Vamos pegar o exemplo do Japão, onde estive recentemente, que tem uma forte cultura de gentileza e delicadeza. Essa cultura aparece nas palavras, nos gestual, na decoração, na comida. É valorizada e praticada por centenas de anos, passada de geração a geração, e que está em sua estrutura cultural. A mensagem do “Profeta Gentileza” foi importante, mas não suficiente para passar a fazer parte da cultura. Porém, gentileza também pode ser uma prática, com grande benefício em modelagem da mente, e melhoria nos relacionamentos. Quando começamos a colocar nosso foco em sermos gentis e delicados, gradativamente vamos nos tornando menos reativos, defensivos e impulsivos, e mais abertos, receptivos e afetivos para com o outro.
Você tem ministrado palestras e workshops para empresários e executivos. E o tema liderança que envolve não só a eles, mas também o indivíduo no seu dia a dia, acaba por se somar a "autoliderança". Como poderia incluir esse exercício, como sugestão, para políticos e administradores públicos, por exemplo?
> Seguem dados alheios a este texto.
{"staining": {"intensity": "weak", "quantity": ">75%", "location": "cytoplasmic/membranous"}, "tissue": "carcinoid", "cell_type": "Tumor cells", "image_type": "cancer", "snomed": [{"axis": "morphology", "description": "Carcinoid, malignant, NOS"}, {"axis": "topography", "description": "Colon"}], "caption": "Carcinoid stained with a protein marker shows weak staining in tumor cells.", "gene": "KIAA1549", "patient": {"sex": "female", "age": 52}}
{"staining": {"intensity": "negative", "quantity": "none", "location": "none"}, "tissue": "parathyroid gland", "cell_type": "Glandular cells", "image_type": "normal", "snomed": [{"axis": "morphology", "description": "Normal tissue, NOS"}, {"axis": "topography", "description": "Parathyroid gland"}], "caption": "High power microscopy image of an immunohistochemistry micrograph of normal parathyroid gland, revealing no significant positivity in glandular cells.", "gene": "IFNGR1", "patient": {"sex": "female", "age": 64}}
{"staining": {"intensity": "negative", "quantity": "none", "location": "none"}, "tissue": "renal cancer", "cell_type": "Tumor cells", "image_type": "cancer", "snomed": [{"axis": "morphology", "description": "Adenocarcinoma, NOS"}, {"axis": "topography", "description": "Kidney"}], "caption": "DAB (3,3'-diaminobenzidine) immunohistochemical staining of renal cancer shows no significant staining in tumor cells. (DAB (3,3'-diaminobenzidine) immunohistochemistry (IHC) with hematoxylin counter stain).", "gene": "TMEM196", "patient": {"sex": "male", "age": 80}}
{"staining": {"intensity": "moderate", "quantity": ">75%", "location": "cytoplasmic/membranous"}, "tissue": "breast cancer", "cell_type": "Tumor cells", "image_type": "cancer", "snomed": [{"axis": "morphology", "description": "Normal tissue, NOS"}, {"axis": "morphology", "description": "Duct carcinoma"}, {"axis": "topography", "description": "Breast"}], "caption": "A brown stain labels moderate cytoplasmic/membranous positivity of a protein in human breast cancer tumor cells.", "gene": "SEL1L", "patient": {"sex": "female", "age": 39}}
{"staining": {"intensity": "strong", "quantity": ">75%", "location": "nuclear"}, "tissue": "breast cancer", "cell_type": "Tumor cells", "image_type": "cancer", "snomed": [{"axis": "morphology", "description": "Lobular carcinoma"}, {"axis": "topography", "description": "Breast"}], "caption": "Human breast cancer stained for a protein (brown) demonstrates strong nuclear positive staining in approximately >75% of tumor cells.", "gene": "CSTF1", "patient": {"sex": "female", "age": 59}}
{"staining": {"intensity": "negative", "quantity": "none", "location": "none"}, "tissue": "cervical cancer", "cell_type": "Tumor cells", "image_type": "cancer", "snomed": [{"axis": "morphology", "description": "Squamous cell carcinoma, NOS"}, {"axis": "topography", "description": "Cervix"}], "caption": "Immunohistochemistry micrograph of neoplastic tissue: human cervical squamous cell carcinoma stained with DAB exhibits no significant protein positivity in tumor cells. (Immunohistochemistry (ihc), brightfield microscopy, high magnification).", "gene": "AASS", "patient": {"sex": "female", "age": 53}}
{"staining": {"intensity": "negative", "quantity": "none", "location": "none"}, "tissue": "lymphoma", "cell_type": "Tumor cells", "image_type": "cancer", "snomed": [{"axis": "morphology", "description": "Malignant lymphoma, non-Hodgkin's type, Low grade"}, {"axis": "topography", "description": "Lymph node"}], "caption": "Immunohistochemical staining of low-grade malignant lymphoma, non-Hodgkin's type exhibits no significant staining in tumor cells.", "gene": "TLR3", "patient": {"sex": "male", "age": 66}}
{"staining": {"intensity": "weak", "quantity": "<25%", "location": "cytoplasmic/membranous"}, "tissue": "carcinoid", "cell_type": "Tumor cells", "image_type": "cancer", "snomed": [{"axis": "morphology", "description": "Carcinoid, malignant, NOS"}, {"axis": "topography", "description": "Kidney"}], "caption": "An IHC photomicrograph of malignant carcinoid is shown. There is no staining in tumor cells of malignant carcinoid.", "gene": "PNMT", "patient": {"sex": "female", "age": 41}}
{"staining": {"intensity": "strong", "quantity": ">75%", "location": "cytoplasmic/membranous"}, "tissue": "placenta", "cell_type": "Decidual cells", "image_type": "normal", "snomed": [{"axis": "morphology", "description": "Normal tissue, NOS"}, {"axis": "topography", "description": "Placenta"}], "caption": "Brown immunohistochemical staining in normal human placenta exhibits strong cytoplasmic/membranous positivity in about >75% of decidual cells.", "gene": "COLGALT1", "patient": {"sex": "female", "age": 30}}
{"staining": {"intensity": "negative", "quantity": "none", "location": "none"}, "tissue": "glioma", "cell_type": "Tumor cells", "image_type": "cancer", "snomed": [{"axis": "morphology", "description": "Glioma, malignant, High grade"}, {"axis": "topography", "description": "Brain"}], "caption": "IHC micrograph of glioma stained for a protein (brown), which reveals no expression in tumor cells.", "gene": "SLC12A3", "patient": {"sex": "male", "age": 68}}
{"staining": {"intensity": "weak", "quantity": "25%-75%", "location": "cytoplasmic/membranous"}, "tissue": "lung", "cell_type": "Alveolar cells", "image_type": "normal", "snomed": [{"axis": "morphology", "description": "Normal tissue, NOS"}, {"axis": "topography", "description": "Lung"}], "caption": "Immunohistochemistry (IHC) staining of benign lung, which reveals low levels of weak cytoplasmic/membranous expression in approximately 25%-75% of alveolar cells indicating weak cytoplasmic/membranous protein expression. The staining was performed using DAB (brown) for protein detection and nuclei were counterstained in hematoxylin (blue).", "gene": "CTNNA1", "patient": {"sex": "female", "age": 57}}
Qualquer líder com excelência, antes de liderar outros, precisa liderar a si mesmo. A isso chamamos autoliderança. Autoliderança envolve autoconhecimento para poder perceber, entender e gerenciar as próprias emoções, e com isso ter ações e decisões conscientes, e não impulsivas ou automáticas. A pergunta, a meu ver, importante a ser feita é: quanto um líder, CEO, político ou administrador público está consciente de que uma liderança de excelência não está baseada no uso do poder, mas sim na qualidade do exemplo que passa para seus liderados. Baseada na intenção e propósito consciente de criar as condições para que seus liderados cresçam, e se desenvolvam levando avante sua missão.
Após o término daqueles longos meses de pandemia, o que você observou de forma positiva e negativa no comportamento das pessoas na rotina de suas vidas?
Durante a pandemia havia uma expectativa em relação a uma transformação. Penso que ocorreu em parte. O ritmo e método de trabalho mudou na maioria das empresas, porque surgiu uma nova mentalidade em relação ao home office. Isso abriu novas possibilidades de organização na vida pessoal, e ampliou o horizonte em relação à saída de trabalhos formais. Quero colocar um aspecto que foi muito falado durante a pandemia e me parece relevante considerar no mundo pós pandemia: o inimaginável pode acontecer. Precisamos aprender a lidar com a incerteza. Na pandemia o mundo deixou de ser um lugar previsível. Existe aqui uma lição extraída das surpresas: o mundo é surpreendente. Precisamos nos fortalecer emocionalmente para lidar com essa realidade.